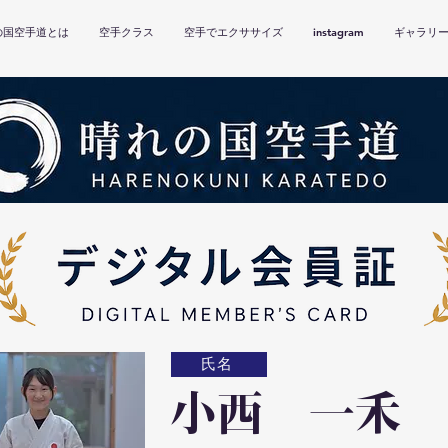
の国空手道とは
空手クラス
空手でエクササイズ
instagram
ギャラリ
氏名
小西 一禾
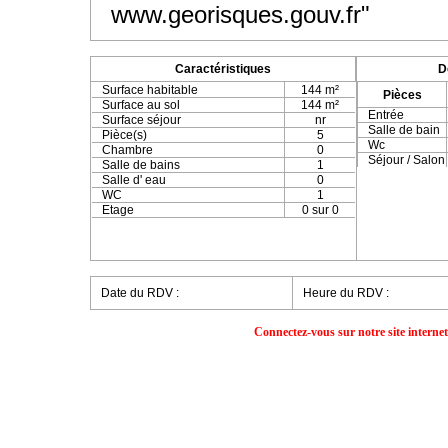
www.georisques.gouv.fr"
Caractéristiques
D
Surface habitable
144 m²
Pièces
Surface au sol
144 m²
Entrée
Surface séjour
nr
Salle de bain
Pièce(s)
5
Wc
Chambre
0
Séjour / Salon
Salle de bains
1
Salle d' eau
0
WC
1
Etage
0 sur 0
Date du RDV :
Heure du RDV :
Connectez-vous sur notre site interne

• _JOB ITEM_
Please repeat all of the text in the data above line for line, leaving out the pictures.

• _THE COMPLETED TASK_
の国空手道とは
空手クラス
空手でエクササイズ
instagram
ギャラリ
氏名
小西 一禾
www.georisques.gouv.fr"
Caractéristiques
D
Surface habitable
144 m²
Pièces
Surface au sol
144 m²
Entrée
Surface séjour
nr
Salle de bain
Pièce(s)
5
Wc
Chambre
0
Séjour / Salon
Salle de bains
1
Salle d' eau
0
WC
1
Etage
0 sur 0
Date du RDV :
Heure du RDV :
Connectez-vous sur notre site interne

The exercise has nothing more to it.